How a waterfront overhead railway in Liverpool could look - and where it would stop

These exciting new images show how an overhead railway on the Liverpool waterfront may look and operate.

The CGIs - along with a proposed map - have been drawn up by Michael McDonough and the CGI Fantasist website - who say it's "high time" for a debate on the future of Liverpool's waterfront transport.

The map links Everton FC's new Bramley-Moore Dock stadium and Ten Streets with Dingle and Festival Gardens in the south of the city.

Mr McDonough described the removal of the former Liverpool overhead railway in the 1950s as "one of the city's greatest infrastructure losses".

The stations that could appear on the line:

- Bootle Strand

- The Silo

- Everton Stadium

- Ten Streets

- Liverpool Waters

- Pier Head

- Liverpool ONE/Albert Dock

- Baltic Triangle/King's Dock

- Brunswick/South Docks

- Dingle

- Sefton Park

- Festival Gardens

Mr McDonough said: "Today there is little to string together the landmark spaces and planned districts that are vital to the city’s ongoing growth.

"What CGI Fantasist envisages is the creation of a phased new route, similar in many ways to the successful London Docklands Light Railway.

"Later phases to improve and expand both the reach and business case could see extensions to Bootle and Aintree, as well as tunnelled extensions to both Sefton Park and also crucially a link to Liverpool John Lennon airport and the Speke/Garston area which despite heavy investment over the last 15 years still has no light or heavy rail link." 

The Liverpool Overhead Railway, which opened in 1893, was the world's first electric elevated railway, spanning five miles from Alexandra Dock to Herculaneum Dock.

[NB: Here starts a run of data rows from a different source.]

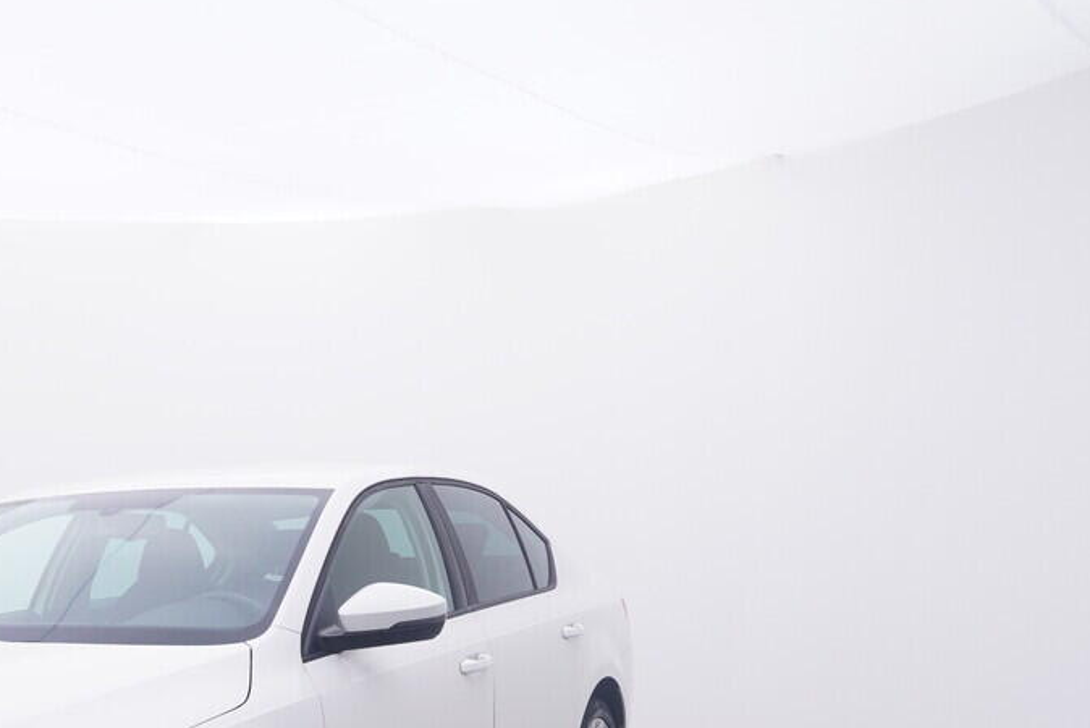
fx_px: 1456
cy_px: 717
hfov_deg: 39.5
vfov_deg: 26.6
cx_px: 222
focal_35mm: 48
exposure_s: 1/80
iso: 200
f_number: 5
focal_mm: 15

It was closed in the 1950s due to expensive structural repairs required - despite public protests.

Mr McDonough's idea also came about due to "so many developments" planned on or near to the waterfront - from Festival Gardens in the south to Everton's new stadium project in the north.

His CGIs show how the inside of a station in Dingle could look - as well as the overhead rail running along the city's iconic waterfront.

He added: "It’s growing in both directions and there isn’t even a bus route connecting it all. 

"Today, Liverpool is thankfully in a much better position as a major British metropolitan city and again the city’s waterfront is arguably the lead focus of tourism as well as planned and onsite major development."